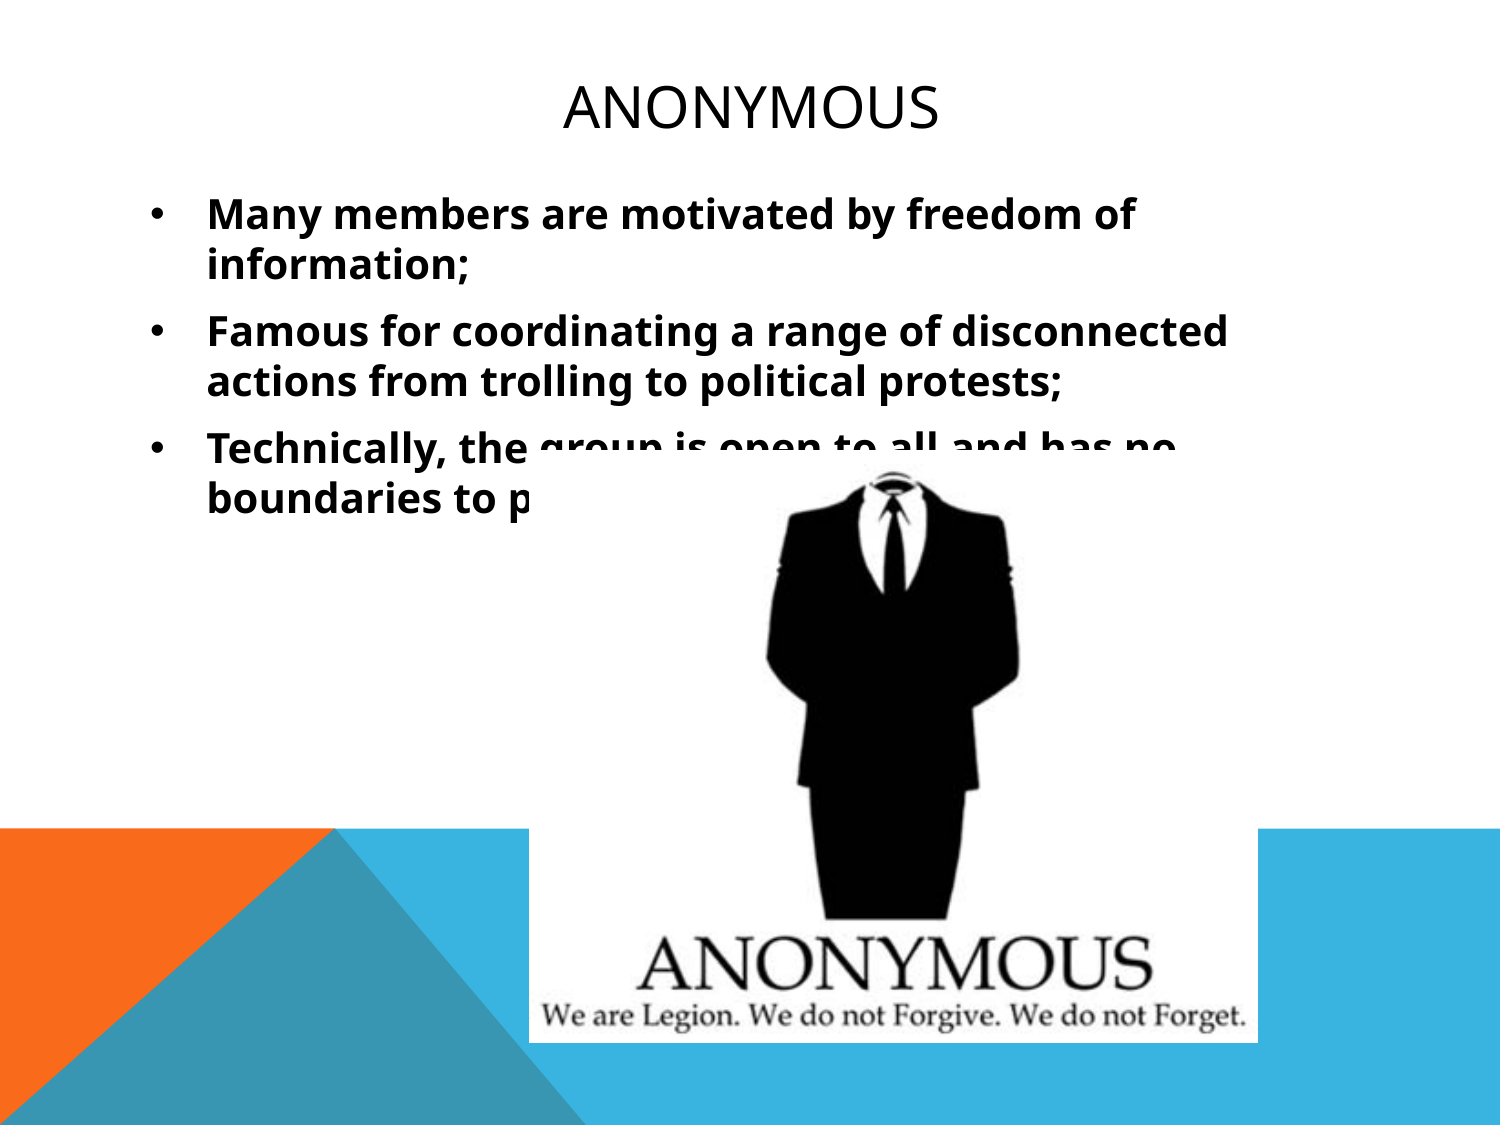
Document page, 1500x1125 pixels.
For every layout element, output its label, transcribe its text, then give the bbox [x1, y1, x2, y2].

title anonymous [135, 60, 1369, 150]
picture [529, 450, 1259, 1043]
list Many members are motivated by freedom of information; Famous for coordinating a range of disconnected actions from trolling to political protests; Technically, the group is open to all and has no boundaries to participation; [135, 180, 1369, 768]
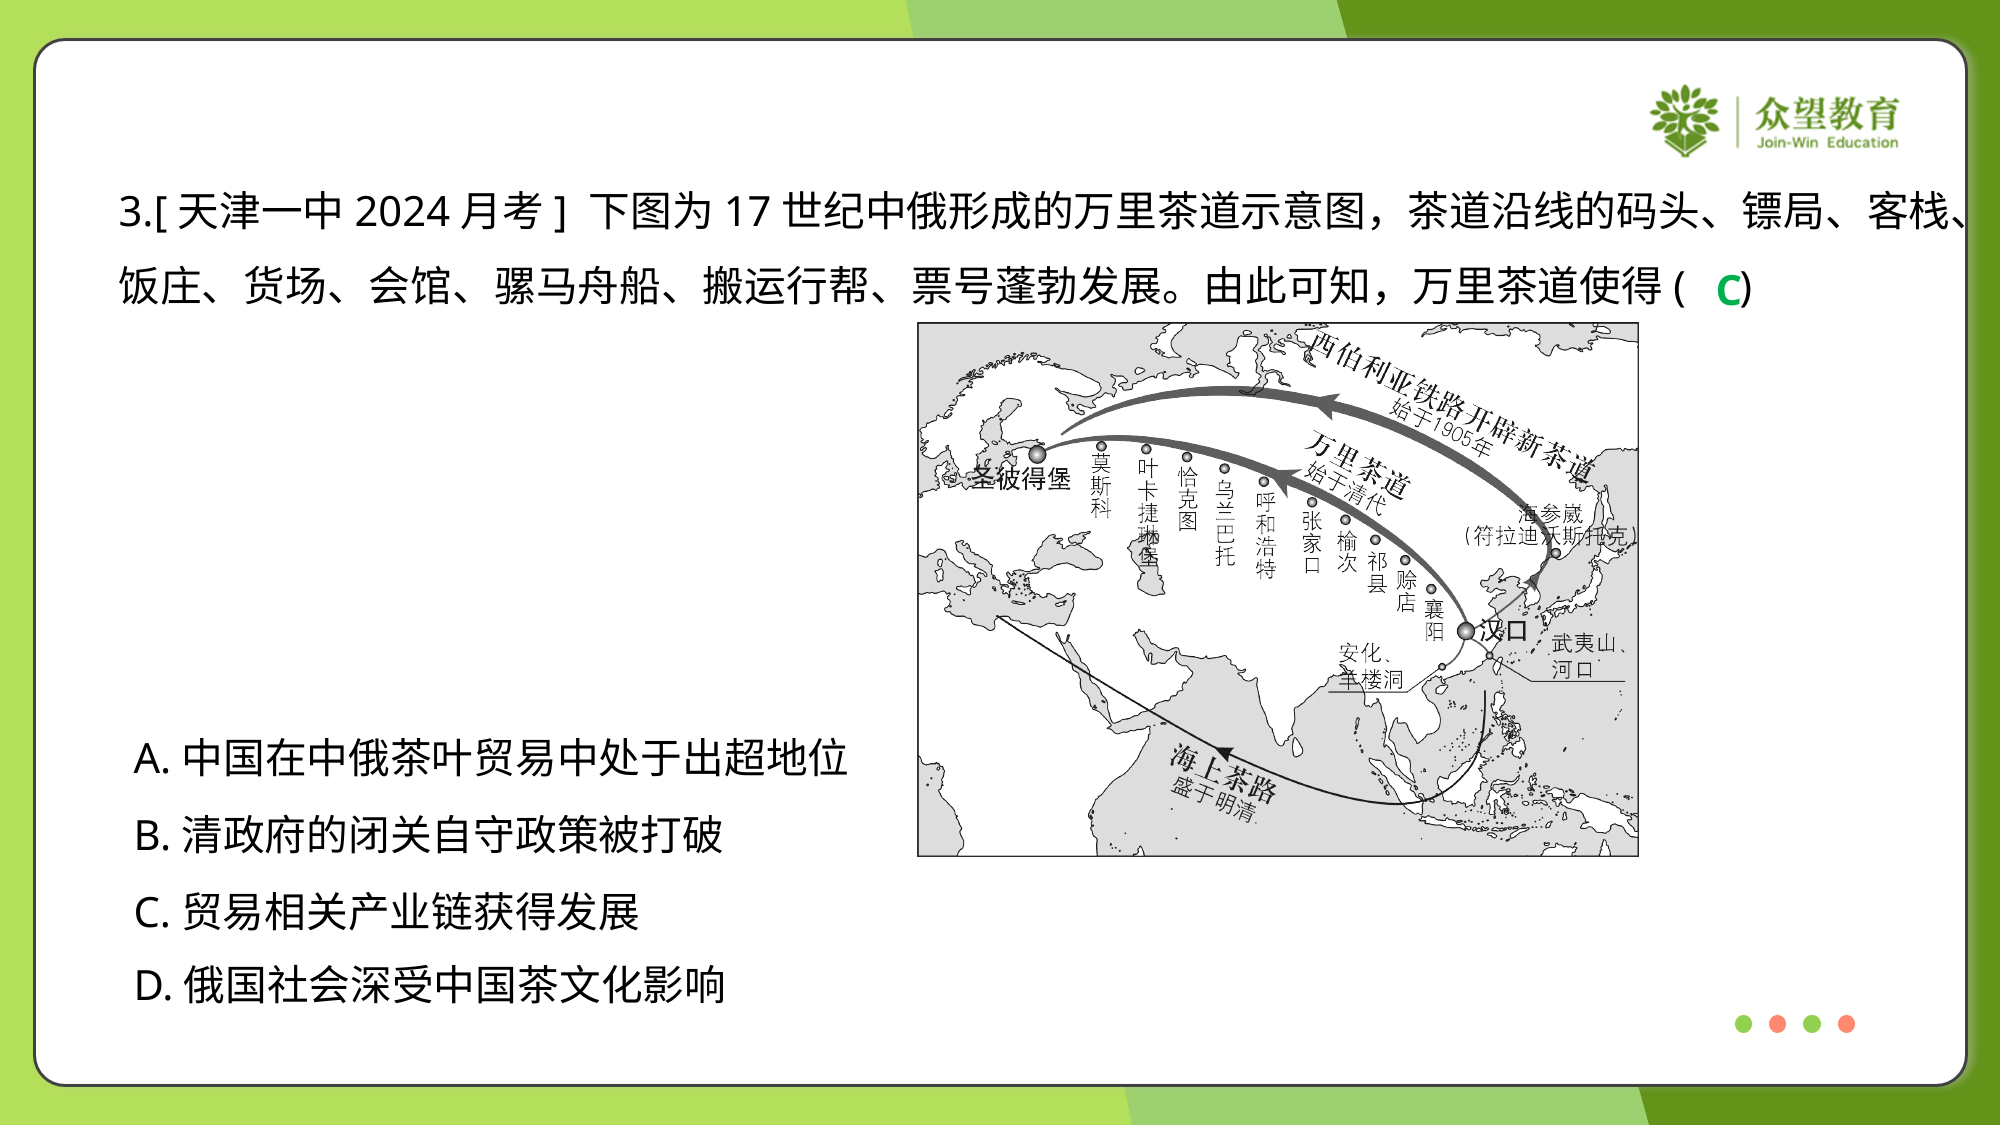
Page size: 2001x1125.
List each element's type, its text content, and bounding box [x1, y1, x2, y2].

text_box A.中国在中俄茶叶贸易中处于出超地位 B.清政府的闭关自守政策被打破 C.贸易相关产业链获得发展 D.俄国社会深受中国茶文化影响 [133, 706, 1161, 1002]
picture [0, 0, 2000, 1125]
text_box 3.[天津一中2024月考] 下图为17世纪中俄形成的万里茶道示意图，茶道沿线的码头、镖局、客栈、 饭庄、货场、会馆、骡马舟船、搬运行帮、票号蓬勃发展。由此可知，万里茶道使得( ) [118, 159, 1146, 448]
text_box C [1699, 242, 1758, 307]
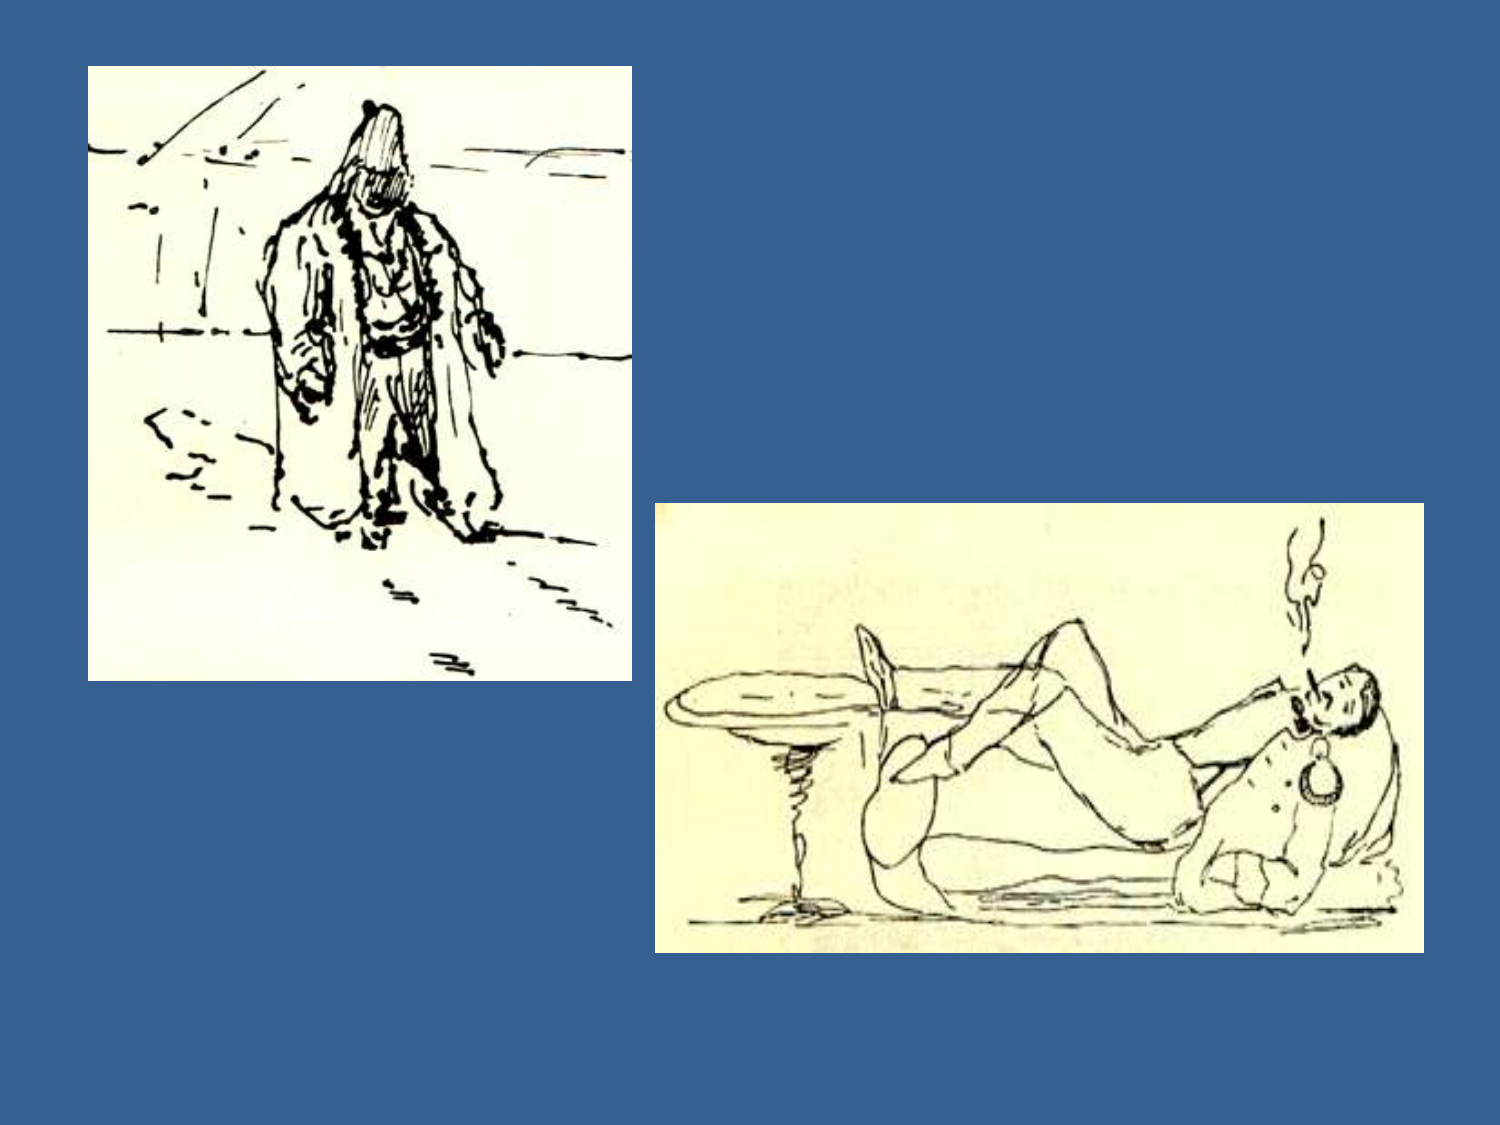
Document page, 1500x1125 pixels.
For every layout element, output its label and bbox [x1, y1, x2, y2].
• • • • • • •
◆ **Work instructions**: Beginning at the first line of the listing, print each line exactly until and including the one that has "Page size: 2001x1125."; skip pictures.

◆ **Solution to this problem**:
Document page, 1500x1125 pixels.
For every layout element, output its label, transcribe its text, then give the bbox [x1, y1, x2, y2].

title anonymous [135, 60, 1369, 150]
picture [529, 450, 1259, 1043]
list Many members are motivated by freedom of information; Famous for coordinating a range of disconnected actions from trolling to political protests; Technically, the group is open to all and has no boundaries to participation; [135, 180, 1369, 768]
Page size: 2001x1125.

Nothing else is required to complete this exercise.